Instructions -
• 1. Answer these from the Bloody Sunday inquiry passage:
(a) How did the tape recording of the two soldiers arrive?
(b) According to voice B, how many people did General Ford say were "wheeled off"?
(c) What two words did General Ford use to describe the recorded conversation when it was played to him at the inquiry?
• 2. Write the next part of the passage on the Bloody Sunday inquiry, beginning after its final sentence.

-- Page extract follows --

A small insight into the military psyche and perception on the day arrived in an anonymous brown envelope. It was a tape recording, which has subsequently been authenticated, of a conversation between two soldiers in radio communication on Bloody Sunday itself. It has not been possible to discover who recorded it or where it had been kept over the intervening years, but it was played at the inquiry; it had never been heard in public before. I have further anonymised the identified voice as ‘A’; the other voice, ‘B’, has never been traced.

A: The whole thing’s in chaos . . .

B: Obviously.

A: I think it’s gone badly wrong in the Rossvilles. The doctor’s just been up the hospital and they’re pulling stiffs out there as fast as they can get them out.

B: There’s nothing wrong with that.

A: Well, there is, ’cos they’re the wrong people. Erm, there are about nine – between nine and fifteen – killed, erm, by the paratroopers in the Rossville area.

B: Yeah.

A: They are old women, children, fuck knows what and they’re still going up there. I mean their – their Pigs [armoured personnel carriers] are just full of bodies, erm, there’s a three-tonner up there with bodies in.

B: Yeah, we saw it. Stiffs all over the place.

Towards the end of the conversation voice B names a senior officer, General Ford, who was ‘lapping it up’.

A: Was he?

B: Yeah. He thought it was the best thing he’d seen for a long time.

A: Interesting, isn’t it?

B: ‘Well done, First Para,’ he said, ‘look at them, twenty-four of them wheeled off.’

A: Good, excellent.

B: And he said, ‘You know, this is what should happen.’

A: Yeah.

B: He said we are far too passive and . . . I’ll tell you later.

A: Yeah. OK. Bye-bye.

B: Ciao.

When this was played to General Ford at the inquiry, he said, ‘Well, quite honestly there is no truth in what they said at all. It is highly emotional and exaggerated.’ Another matter for the inquiry panel to accommodate.

A classic illustration of why re-examining long-held assumptions is so important arose during the BSI. Back in 1972, once the shooting was over, there was clearly an urgency amongst the military to obtain accounts from the shooters in 1 Para. Allegations were surfacing in public about indiscriminate firing and undoubtedly questions were going to be asked in the House of Commons. In any event, the military authorities themselves would need to conduct an investigation.

-- Page extract concluded --
-- Extracted information follows --

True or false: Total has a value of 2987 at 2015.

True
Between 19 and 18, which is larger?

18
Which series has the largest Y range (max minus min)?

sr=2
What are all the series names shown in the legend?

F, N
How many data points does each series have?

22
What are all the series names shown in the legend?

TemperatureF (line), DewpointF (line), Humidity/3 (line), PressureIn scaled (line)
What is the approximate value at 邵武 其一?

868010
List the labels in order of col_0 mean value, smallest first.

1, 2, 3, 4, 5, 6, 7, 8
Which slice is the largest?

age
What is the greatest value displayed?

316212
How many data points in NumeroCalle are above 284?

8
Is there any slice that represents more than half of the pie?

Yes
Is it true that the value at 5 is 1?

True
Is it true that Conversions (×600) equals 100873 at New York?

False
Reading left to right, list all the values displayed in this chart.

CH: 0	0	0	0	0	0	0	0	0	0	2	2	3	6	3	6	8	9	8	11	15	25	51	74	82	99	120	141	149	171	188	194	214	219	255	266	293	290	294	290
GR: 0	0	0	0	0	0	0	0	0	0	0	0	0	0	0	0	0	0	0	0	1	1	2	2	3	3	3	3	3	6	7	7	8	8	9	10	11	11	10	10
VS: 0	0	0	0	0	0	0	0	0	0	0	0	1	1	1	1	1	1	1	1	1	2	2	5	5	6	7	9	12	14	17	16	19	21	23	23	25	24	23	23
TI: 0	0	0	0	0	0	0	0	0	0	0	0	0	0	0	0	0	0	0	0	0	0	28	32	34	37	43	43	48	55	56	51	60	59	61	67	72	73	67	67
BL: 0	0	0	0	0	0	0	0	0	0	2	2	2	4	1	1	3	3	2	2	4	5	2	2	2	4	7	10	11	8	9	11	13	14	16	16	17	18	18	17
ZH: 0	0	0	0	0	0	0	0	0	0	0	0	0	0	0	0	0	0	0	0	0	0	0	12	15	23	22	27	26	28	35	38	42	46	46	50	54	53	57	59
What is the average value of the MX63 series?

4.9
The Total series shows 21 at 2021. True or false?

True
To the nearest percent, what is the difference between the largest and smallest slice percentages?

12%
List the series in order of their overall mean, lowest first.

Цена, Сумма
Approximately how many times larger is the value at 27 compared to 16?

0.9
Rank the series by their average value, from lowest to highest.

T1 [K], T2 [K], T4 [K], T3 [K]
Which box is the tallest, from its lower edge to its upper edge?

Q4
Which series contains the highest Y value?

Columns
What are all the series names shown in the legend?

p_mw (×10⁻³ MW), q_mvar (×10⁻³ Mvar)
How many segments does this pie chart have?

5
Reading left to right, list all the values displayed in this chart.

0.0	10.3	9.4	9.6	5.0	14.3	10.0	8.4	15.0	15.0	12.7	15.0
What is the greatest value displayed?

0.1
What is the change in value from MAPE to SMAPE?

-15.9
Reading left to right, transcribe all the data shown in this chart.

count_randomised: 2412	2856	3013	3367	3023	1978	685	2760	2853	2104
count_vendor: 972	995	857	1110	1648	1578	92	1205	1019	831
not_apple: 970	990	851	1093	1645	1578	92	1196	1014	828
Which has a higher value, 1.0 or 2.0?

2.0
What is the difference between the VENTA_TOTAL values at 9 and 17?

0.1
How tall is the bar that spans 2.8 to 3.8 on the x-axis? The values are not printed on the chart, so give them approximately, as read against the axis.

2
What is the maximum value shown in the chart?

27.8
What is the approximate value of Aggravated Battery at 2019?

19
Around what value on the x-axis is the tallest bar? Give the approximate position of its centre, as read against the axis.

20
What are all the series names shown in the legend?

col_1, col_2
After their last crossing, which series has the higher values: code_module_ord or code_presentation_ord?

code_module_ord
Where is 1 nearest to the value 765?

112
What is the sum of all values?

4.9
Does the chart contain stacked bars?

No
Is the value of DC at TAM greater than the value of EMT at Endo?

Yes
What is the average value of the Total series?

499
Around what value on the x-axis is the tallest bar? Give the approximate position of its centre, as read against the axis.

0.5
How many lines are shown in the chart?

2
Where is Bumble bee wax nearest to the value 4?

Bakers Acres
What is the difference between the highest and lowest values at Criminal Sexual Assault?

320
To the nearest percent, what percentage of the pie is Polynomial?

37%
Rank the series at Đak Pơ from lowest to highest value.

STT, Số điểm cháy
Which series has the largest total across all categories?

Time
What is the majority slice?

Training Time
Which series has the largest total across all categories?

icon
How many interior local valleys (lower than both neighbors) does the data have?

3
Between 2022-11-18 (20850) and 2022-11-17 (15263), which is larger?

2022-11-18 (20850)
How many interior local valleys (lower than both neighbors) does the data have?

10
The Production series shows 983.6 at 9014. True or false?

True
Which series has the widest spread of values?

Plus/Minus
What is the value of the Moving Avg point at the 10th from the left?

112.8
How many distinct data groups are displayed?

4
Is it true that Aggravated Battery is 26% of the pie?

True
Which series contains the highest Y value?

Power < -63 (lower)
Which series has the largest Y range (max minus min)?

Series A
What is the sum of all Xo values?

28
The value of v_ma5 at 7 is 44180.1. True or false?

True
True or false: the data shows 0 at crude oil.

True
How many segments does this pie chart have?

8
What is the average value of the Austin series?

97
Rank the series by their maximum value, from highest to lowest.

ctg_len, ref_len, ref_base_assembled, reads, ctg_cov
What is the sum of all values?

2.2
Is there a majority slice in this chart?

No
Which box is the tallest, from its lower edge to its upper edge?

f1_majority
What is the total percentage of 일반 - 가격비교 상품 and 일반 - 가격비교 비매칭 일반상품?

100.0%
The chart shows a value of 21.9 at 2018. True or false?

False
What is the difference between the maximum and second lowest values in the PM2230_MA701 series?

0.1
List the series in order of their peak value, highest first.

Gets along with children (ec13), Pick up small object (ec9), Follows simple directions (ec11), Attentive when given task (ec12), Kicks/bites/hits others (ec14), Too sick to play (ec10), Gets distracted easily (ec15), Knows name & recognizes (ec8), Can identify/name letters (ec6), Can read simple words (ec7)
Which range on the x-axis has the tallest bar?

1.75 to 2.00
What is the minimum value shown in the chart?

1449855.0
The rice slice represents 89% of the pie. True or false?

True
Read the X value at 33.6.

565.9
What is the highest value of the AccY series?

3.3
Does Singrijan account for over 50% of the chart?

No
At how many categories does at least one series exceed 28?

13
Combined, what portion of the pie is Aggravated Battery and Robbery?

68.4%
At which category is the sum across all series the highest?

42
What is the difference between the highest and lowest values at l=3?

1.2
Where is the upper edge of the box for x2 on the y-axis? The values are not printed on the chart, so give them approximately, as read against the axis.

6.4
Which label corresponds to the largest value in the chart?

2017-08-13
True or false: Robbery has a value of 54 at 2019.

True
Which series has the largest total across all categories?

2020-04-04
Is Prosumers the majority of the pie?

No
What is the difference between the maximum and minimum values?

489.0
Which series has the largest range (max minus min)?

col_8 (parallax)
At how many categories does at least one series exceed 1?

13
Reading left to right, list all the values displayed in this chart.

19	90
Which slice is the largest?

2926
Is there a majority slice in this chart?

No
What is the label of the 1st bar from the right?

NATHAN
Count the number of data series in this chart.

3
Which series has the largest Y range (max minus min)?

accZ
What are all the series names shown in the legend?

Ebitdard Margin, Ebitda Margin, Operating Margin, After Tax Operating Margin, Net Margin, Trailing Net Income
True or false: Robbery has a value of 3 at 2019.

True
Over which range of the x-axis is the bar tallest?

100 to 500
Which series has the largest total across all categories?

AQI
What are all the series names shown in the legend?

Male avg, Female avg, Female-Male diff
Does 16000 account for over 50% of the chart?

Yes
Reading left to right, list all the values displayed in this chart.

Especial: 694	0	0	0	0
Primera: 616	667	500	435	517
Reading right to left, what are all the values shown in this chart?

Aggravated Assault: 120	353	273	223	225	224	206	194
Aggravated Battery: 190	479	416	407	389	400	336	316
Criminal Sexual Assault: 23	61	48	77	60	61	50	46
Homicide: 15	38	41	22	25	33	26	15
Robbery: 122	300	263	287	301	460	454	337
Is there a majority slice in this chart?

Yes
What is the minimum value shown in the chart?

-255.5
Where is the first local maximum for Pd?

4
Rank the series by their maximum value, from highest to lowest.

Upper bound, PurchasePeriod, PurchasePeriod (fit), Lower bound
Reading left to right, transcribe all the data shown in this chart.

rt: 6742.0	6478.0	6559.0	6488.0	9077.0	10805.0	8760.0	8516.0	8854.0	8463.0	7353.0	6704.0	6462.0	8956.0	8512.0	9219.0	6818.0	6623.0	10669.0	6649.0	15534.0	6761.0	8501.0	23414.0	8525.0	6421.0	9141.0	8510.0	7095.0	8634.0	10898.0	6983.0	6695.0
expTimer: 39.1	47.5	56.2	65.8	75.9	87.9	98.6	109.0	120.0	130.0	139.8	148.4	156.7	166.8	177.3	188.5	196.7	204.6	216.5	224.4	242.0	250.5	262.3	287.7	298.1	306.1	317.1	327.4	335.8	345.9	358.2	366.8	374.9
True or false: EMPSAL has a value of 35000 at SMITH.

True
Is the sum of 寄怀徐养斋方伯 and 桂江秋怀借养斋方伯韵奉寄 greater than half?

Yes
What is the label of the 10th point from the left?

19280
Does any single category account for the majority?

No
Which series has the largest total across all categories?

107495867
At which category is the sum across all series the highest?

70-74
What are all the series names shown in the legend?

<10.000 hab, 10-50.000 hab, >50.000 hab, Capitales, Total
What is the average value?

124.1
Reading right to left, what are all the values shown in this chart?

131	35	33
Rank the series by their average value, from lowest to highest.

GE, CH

-- Extracted information concluded --

Responses for each task -
• 1.
(a) In an anonymous brown envelope.
(b) Twenty-four.
(c) "Emotional" and "exaggerated" ("highly emotional and exaggerated").

• 2.
A senior officer, Major Loden, said that he collated a list of engagements from shooters who attended his command vehicle in Clarence Avenue, Derry, between 17.30 and 18.30 on the day of the shooting on 30 January. This list, which became known as the ‘shot list’, was attached to his report dated 31 January, and then became his statement for the purposes of the Widgery Tribunal.

Although it was available to Widgery, the shot list never featured in any of the evidence, nor was it the subject of any question, nor was it referred to in Lord Widgery’s report. Furthermore, neither the families nor their representatives appear to have been aware of it. Nevertheless, it was to provide the basis for the public position adopted by the army, and then by the government, later on 30 January and on subsequent days.

It was not until the BSI shifted to Westminster to hear the soldiers’ evidence that it occurred to me that this list should be subjected to intimate scrutiny, which for some reason had never occurred.

Under the heading ‘1 Para gun battle 16.17 to 16.35’ the list itemised fifteen engagements with eighteen targets by means of grid references (GR) on a military ordnance map. Each target was described as a nail or petrol bomb, or gunmen with pistol or rifle. Although the position of each shooter was given a GR, significantly there had been no attempt to identify the soldier in question by name or number.

Together with my solicitor, Des Doherty, I painstakingly translated each engagement onto maps. Once the GR for the shooter and the GR for the target were plotted, lines of trajectory could also be calculated.

Upon completion, serious discrepancies began to emerge between this version and the descriptions given by the soldiers in written statements and oral evidence to the Widgery Tribunal. Some shot lines were impossible, some engagements unattributable and, above all, there was little or no relationship to the known civilian dead and injured.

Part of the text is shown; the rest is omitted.